三浦半島の根本である逗子・葉山及び横須賀、神奈川で在宅診療行っています。長らく血管障害を中心として脳外科医として働いてきましたが、自分のキャリア後半戦は自分の大好きな湘南の地の人々が本当に自宅で安心して医療受け過ごせるお手伝いをできたらと考えております。自身の医療への思いや分かりにくい医学の話を分かりやすく科学的根拠に基づき解説して参ります。

偽痛風に関すること(偽痛風に関すること(膝関節注射の注意点))

「偽痛風(ぎつうふう)」はピロリン酸カルシウムが関節内に沈着する結晶性関節炎です。

高齢者に多い疾患(発症年齢はほとんどが60歳以上)なので、高齢者の発熱時には、鑑別に挙げておく必要があります。

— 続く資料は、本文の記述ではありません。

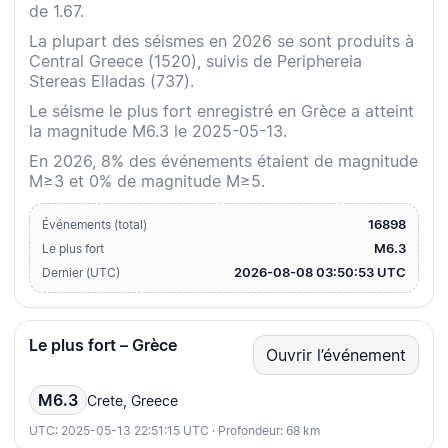
de 1.67.
La plupart des séismes en 2026 se sont produits à
Central Greece (1520), suivis de Periphereia
Stereas Elladas (737).
Le séisme le plus fort enregistré en Grèce a atteint
la magnitude M6.3 le 2025-05-13.
En 2026, 8% des événements étaient de magnitude
M≥3 et 0% de magnitude M≥5.
16898
Événements (total)
M6.3
Le plus fort
2026-08-08 03:50:53 UTC
Dernier (UTC)
Le plus fort – Grèce
Ouvrir l’événement
M6.3
Crete, Greece
UTC: 2025-05-13 22:51:15 UTC · Profondeur: 68 km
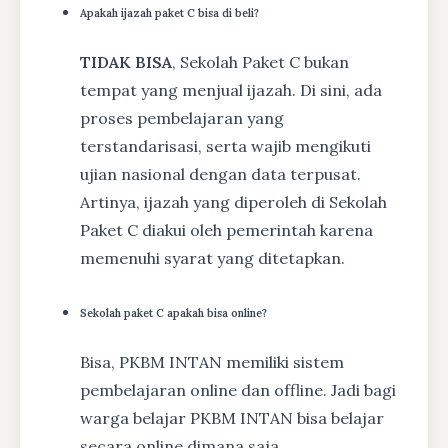
Apakah ijazah paket C bisa di beli?
TIDAK BISA
, Sekolah Paket C bukan
tempat yang menjual ijazah. Di sini, ada
proses pembelajaran yang
terstandarisasi, serta wajib mengikuti
ujian nasional dengan data terpusat.
Artinya, ijazah yang diperoleh di Sekolah
Paket C diakui oleh pemerintah karena
memenuhi syarat yang ditetapkan.
Sekolah paket C apakah bisa online?
Bisa, PKBM INTAN memiliki sistem
pembelajaran online dan offline. Jadi bagi
warga belajar PKBM INTAN bisa belajar
secara online dimana saja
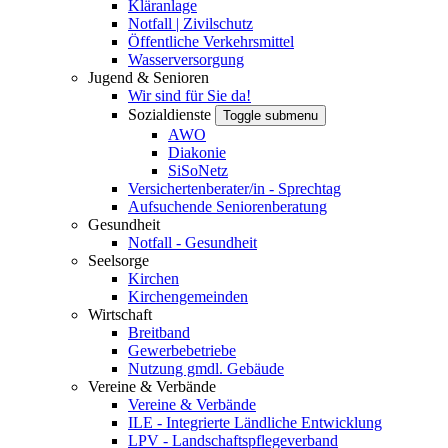
Kläranlage
Notfall | Zivilschutz
Öffentliche Verkehrsmittel
Wasserversorgung
Jugend & Senioren
Wir sind für Sie da!
Sozialdienste
Toggle submenu
AWO
Diakonie
SiSoNetz
Versichertenberater/in - Sprechtag
Aufsuchende Seniorenberatung
Gesundheit
Notfall - Gesundheit
Seelsorge
Kirchen
Kirchengemeinden
Wirtschaft
Breitband
Gewerbebetriebe
Nutzung gmdl. Gebäude
Vereine & Verbände
Vereine & Verbände
ILE - Integrierte Ländliche Entwicklung
LPV - Landschaftspflegeverband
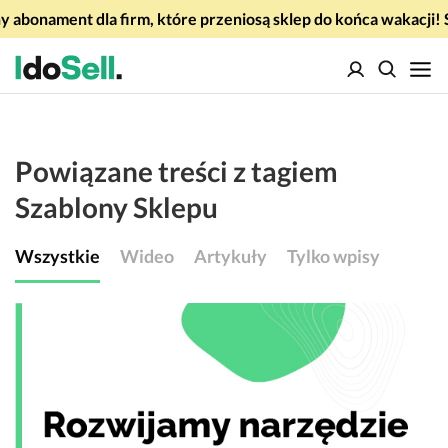
 abonament dla firm, które przeniosą sklep do końca wakacj
Powiązane treści z tagiem
Szablony Sklepu
Wszystkie
Wideo
Artykuły
Tylko wpisy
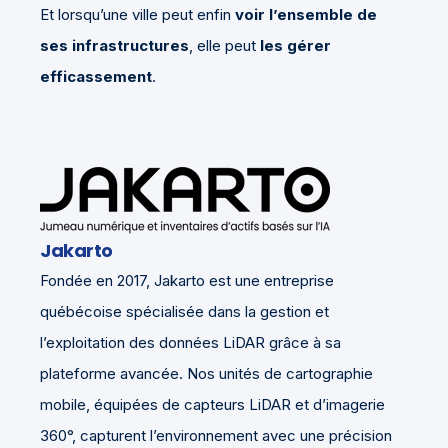
Et lorsqu’une ville peut enfin
voir l’ensemble de
ses infrastructures
, elle peut
les gérer
efficassement
.
Jakarto
Fondée en 2017, Jakarto est une entreprise
québécoise spécialisée dans la gestion et
l’exploitation des données LiDAR grâce à sa
plateforme avancée. Nos unités de cartographie
mobile, équipées de capteurs LiDAR et d’imagerie
360°, capturent l’environnement avec une précision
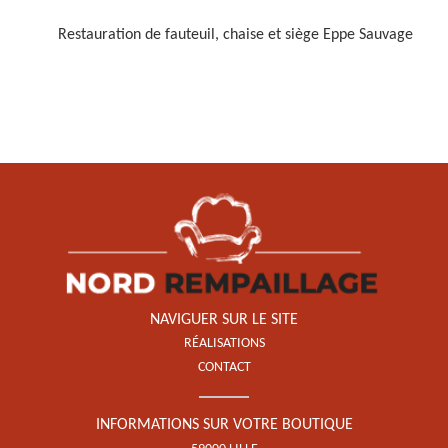
Restauration de fauteuil, chaise et siège Eppe Sauvage
Restauration de fauteuil,
chaise et siège 59
NAVIGUER SUR LE SITE
RÉALISATIONS
CONTACT
INFORMATIONS SUR VOTRE BOUTIQUE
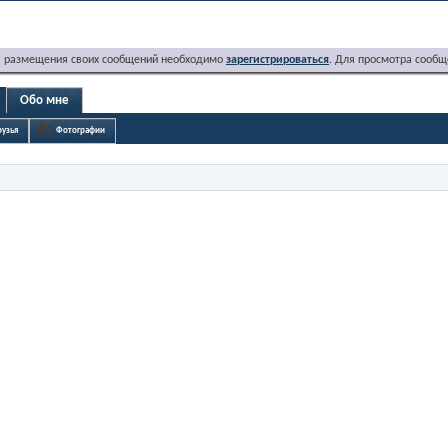
я размещения своих сообщений необходимо
зарегистрироваться
. Для просмотра сообщ
Обо мне
узья
Фотографии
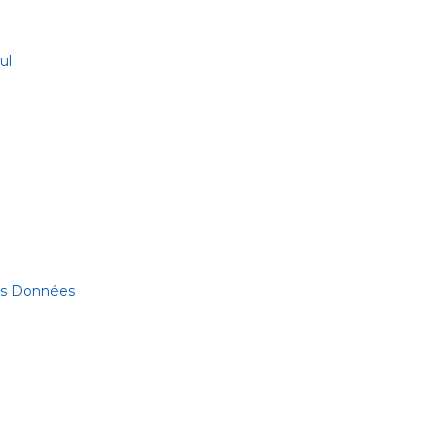
ul
des Données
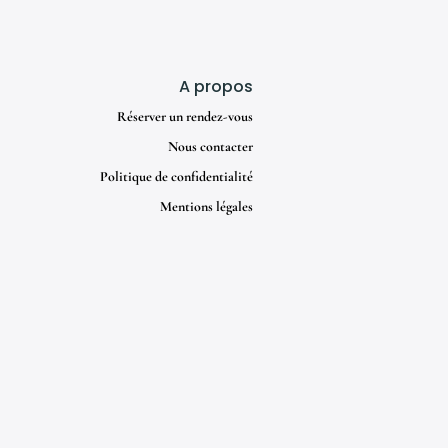
A propos
Réserver un rendez-vous
Nous contacter
Politique de confidentialité
Mentions légales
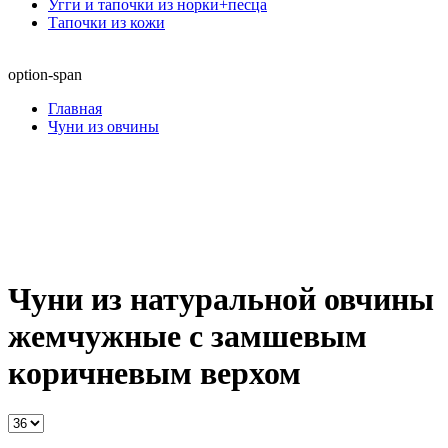
Угги и тапочки из норки+песца
Тапочки из кожи
option-span
Главная
Чуни из овчины
Чуни из натуральной овчины
жемчужные с замшевым
коричневым верхом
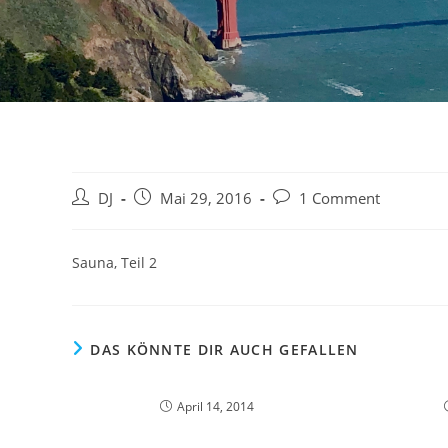
Beitrags-
Beitrag
Beitrags-
DJ
Mai 29, 2016
1 Comment
Autor:
veröffentlicht:
Kommentare:
Sauna, Teil 2
DAS KÖNNTE DIR AUCH GEFALLEN
April 14, 2014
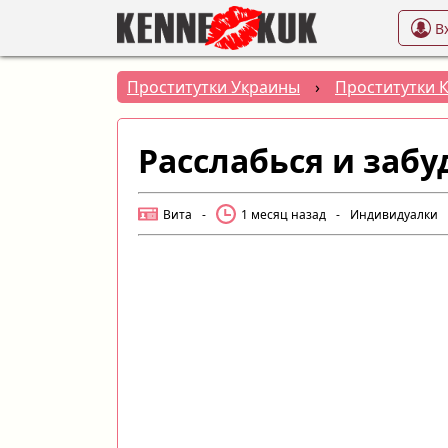
В
Проститутки Украины
›
Проститутки 
Расслабься и забу
Вита
-
1 месяц назад
-
Индивидуалки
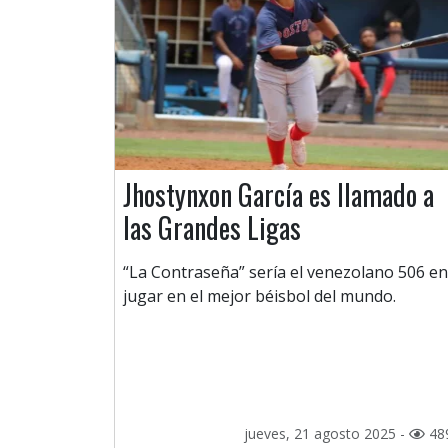
Jhostynxon García es llamado a
las Grandes Ligas
“La Contraseña” sería el venezolano 506 en
jugar en el mejor béisbol del mundo.
jueves, 21 agosto 2025 -
48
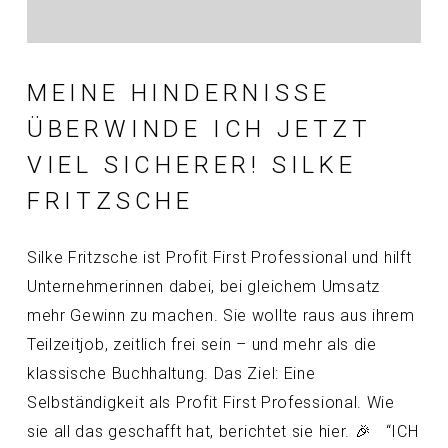
MEINE HINDERNISSE
ÜBERWINDE ICH JETZT
VIEL SICHERER! SILKE
FRITZSCHE
Silke Fritzsche ist Profit First Professional und hilft
Unternehmerinnen dabei, bei gleichem Umsatz
mehr Gewinn zu machen. Sie wollte raus aus ihrem
Teilzeitjob, zeitlich frei sein – und mehr als die
klassische Buchhaltung. Das Ziel: Eine
Selbständigkeit als Profit First Professional. Wie
sie all das geschafft hat, berichtet sie hier. 🎉 “ICH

病院勤務医時代に、入院患者の偽痛風の院内紹介がよくありましたが、それもそのはずで、偽痛風を起こしやすいのは体に侵襲がかかったとき(外傷・手術・肺炎後など)だからです。

痛風は単関節炎(一つの関節に起こる炎症)であることが多いですが、必ず単関節炎というわけでもなく、2か所や3か所以上の関節炎となることもあります。

痛風を起こしやすい関節は、膝関節が最も多く、次いで手関節、足関節、肩関節、肘関節と続きます。

診察では、関節に熱感や腫脹があるかどうかをみます。関節は左右対称にあるので、左右を比べてみれば、熱感や腫脹があるかどうかが分かります。さらに、圧痛や他動時痛(関節を動かして痛みがでる)があるかをみます。

39℃台の熱が出たり、CRPが20~30くらいまで上がることもあります。診断のポイントは、発熱している割には、比較的全身状態が良いことです。

問診としては、偽痛風は再発が多いため、過去に発熱がでて関節が腫れて痛がったことがあったかどうかを、本人や家族から聴取します。過去のカルテからも、そのような病歴があったかどうかを確認します。

確定診断は、関節穿刺をして、関節液を鏡検に提出し、ピロリン酸カルシウムを検出することによります。化膿性関節炎の否定のために、細菌培養検査も提出するとなお良いです。

痛風時の関節液は通常、やや混濁した黄色い性状をしています。



腫れた関節の関節液を抜くことは、診断と治療のために良いことですが、関節穿刺にも少なからず感染の合併症もあります(関節穿刺による感染は1万回に4例)。

治療は、NSAIDsを1週間処方すれば治ります。関節内にステロイドを注射すれば、劇的に良くなりますが、化膿性関節炎でないことが自信をもって言えるか、将来人工関節の手術をしないと言えるか(ステロイド注射が術後感染のリスクになる)でなければなりません。